これからの企業のコア・コンピタンスの源泉は「いのち」

経営の本質は「愛と慈しみ」

佐藤修

「複雑系の企業論」『複雑系の経済学』(ダイヤモンド社1997年)所収から引用

 

経営とは「目的達成のために、一定の資源を使って、最良の結果を出すこと」である。「最良」かどうかを評価するのは企業ではなく社会である。その結果として、企業は社会から利益を与えられる。

経営とはただ儲けることではなく、「一定の資源を」を「最良の結果」に結びつけることである。 そのためには経営資源(いわゆるヒト・モノ・カネ・情報)の価値を最大限に引き出さねばならない。

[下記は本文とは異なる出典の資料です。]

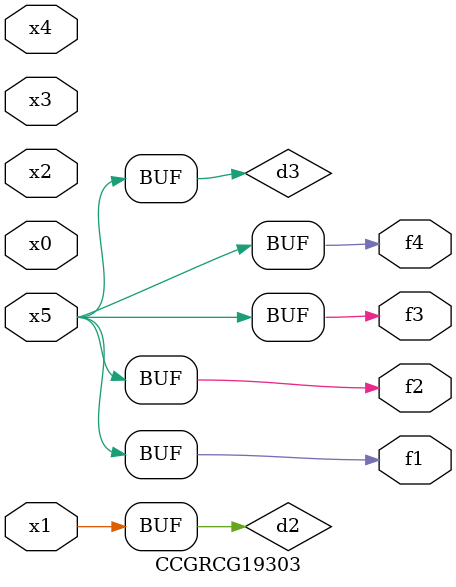
<source format=v>
module CCGRCG19303(
	input x0, x1, x2, x3, x4, x5,
	output f1, f2, f3, f4
);

	wire d1, d2, d3;

	not (d1, x5);
	or (d2, x1);
	xnor (d3, d1);
	assign f1 = d3;
	assign f2 = d3;
	assign f3 = d3;
	assign f4 = d3;
endmodule

</source>
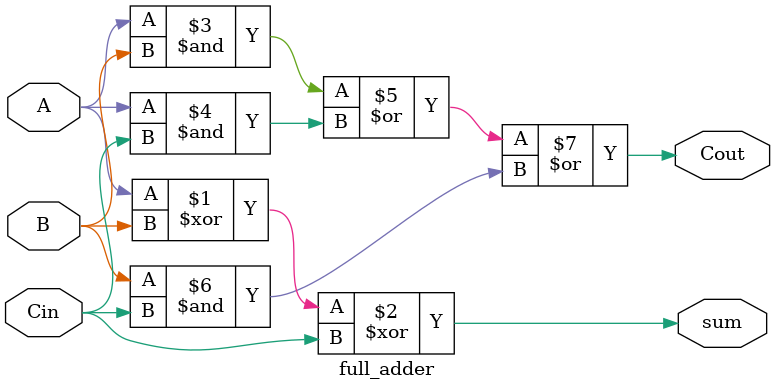
<source format=v>
`timescale 1ns / 1ps

module full_adder(
    input A, 
    input B, 
    input Cin, 
    output sum, 
    output Cout
    );
    
    assign sum = A ^ B ^ Cin; 
    assign Cout = (A&B) | (A&Cin) | (B&Cin);
    
endmodule

</source>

近年の日本企業にはそうした発想は希薄である。社員は労働力としてほんの一部の能力しか活用されず、原材料は使いやすい部分だけを使って廃棄され、資金も情報も社会への配慮なく勝手に使い込まれている傾向が強い。これでは資源が本来持っているせっかくの価値(いのち)が活きてこない。もったいないことである。

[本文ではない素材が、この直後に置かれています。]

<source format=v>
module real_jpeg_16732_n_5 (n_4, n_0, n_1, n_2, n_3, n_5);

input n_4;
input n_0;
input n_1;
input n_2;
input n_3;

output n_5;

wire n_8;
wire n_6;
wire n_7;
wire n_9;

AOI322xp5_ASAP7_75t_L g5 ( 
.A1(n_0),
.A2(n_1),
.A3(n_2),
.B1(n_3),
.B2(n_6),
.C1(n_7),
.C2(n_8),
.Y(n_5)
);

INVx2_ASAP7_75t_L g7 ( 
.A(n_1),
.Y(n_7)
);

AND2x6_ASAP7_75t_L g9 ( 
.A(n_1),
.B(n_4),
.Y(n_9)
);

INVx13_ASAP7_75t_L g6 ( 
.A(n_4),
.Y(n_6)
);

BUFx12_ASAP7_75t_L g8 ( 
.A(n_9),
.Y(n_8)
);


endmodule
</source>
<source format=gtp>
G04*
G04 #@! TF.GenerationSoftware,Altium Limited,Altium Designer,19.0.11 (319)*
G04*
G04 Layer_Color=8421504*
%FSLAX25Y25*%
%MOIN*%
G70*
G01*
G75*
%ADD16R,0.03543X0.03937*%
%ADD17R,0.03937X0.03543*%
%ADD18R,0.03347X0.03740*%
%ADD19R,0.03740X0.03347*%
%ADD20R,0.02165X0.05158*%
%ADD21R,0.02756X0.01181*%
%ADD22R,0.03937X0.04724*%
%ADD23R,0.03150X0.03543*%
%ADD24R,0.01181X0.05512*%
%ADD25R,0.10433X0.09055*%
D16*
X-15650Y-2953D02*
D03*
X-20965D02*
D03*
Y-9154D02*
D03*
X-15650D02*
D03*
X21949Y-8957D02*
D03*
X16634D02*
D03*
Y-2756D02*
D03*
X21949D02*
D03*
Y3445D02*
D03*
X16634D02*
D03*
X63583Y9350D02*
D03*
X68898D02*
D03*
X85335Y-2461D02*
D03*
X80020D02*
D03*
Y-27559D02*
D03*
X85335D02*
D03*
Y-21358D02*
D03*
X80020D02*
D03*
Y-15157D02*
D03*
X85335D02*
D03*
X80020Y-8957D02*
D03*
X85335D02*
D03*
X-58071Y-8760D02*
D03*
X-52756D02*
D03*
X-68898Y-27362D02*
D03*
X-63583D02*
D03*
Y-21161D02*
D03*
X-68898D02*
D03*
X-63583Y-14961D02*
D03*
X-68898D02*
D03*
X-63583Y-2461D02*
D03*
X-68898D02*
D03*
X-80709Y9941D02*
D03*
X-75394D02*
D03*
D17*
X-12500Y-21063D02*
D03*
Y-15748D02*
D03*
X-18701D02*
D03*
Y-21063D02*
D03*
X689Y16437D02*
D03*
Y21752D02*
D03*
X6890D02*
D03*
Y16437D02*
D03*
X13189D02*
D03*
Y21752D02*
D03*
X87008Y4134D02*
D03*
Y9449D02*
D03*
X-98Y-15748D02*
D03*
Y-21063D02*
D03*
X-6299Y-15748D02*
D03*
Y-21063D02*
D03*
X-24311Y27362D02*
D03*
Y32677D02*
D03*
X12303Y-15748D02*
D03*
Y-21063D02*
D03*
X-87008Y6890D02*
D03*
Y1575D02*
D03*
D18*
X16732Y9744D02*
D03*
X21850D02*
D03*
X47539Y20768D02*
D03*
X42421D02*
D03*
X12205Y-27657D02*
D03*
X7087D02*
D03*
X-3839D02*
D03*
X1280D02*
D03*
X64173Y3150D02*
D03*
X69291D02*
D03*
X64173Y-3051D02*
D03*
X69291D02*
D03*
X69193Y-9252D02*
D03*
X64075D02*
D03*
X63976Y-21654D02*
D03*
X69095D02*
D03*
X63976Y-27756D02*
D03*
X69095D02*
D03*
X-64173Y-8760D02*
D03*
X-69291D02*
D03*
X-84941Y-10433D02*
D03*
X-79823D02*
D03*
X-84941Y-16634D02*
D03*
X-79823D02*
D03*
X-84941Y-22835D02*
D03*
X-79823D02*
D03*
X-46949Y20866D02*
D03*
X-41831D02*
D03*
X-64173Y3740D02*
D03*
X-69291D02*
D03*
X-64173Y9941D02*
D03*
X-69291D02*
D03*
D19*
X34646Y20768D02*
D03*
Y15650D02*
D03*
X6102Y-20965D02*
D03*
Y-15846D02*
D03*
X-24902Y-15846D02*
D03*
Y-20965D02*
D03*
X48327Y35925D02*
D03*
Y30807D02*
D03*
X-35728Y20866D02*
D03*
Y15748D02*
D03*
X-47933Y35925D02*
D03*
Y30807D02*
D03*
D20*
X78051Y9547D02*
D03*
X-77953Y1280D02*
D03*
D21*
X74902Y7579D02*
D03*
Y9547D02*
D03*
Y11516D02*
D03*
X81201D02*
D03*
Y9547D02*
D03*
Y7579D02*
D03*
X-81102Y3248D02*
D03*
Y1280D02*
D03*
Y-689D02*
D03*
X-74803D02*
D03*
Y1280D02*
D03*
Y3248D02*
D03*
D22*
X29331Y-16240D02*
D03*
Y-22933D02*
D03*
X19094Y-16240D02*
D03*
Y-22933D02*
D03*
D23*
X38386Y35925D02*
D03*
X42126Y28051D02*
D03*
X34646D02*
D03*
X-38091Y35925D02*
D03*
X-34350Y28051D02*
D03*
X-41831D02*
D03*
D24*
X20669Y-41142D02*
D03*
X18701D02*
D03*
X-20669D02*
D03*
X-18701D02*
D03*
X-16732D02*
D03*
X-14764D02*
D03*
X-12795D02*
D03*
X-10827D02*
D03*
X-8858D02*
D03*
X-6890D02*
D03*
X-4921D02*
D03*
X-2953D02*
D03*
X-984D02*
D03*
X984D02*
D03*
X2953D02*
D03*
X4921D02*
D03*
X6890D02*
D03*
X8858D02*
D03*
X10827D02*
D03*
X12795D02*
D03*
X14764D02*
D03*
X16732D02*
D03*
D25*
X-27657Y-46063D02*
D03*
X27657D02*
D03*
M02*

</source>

資源の持つ価値を活かしていくためには、資源の「いのち」を輝かすことである。そのためには、資源を愛する(いとおしむ)ことである。社員を愛すること、信頼することが最大のエンパワーメントであり、原材料をいとおしむこと、無駄にしないことが最大のコストダウンにつながることを認識しなければならない。これらは社会が直面している問題(地球環境問題や高齢化問題)にも深くつながっている。

いのちとか愛するとかという言葉は、近年の企業経営には馴染みにくいが、そこにこそ、現在の企業の最大の問題点がある。社員を愛せない企業がお客様を満足させられるはずがないし、ましてや人間尊重などという理念を掲げられるはずがない。CS経営が一時的な流行に終わった原因は、まさにこの点にあるのではないだろうか。個の尊重やCS経営ということを考えるならば、企業経営者の口からもっと素直にいのちや愛という言葉が出てくるはずである。

これからの企業のコア・コンピタンスは「いのち」である。それをベースにした新しい企業論、経営論が必要になっている。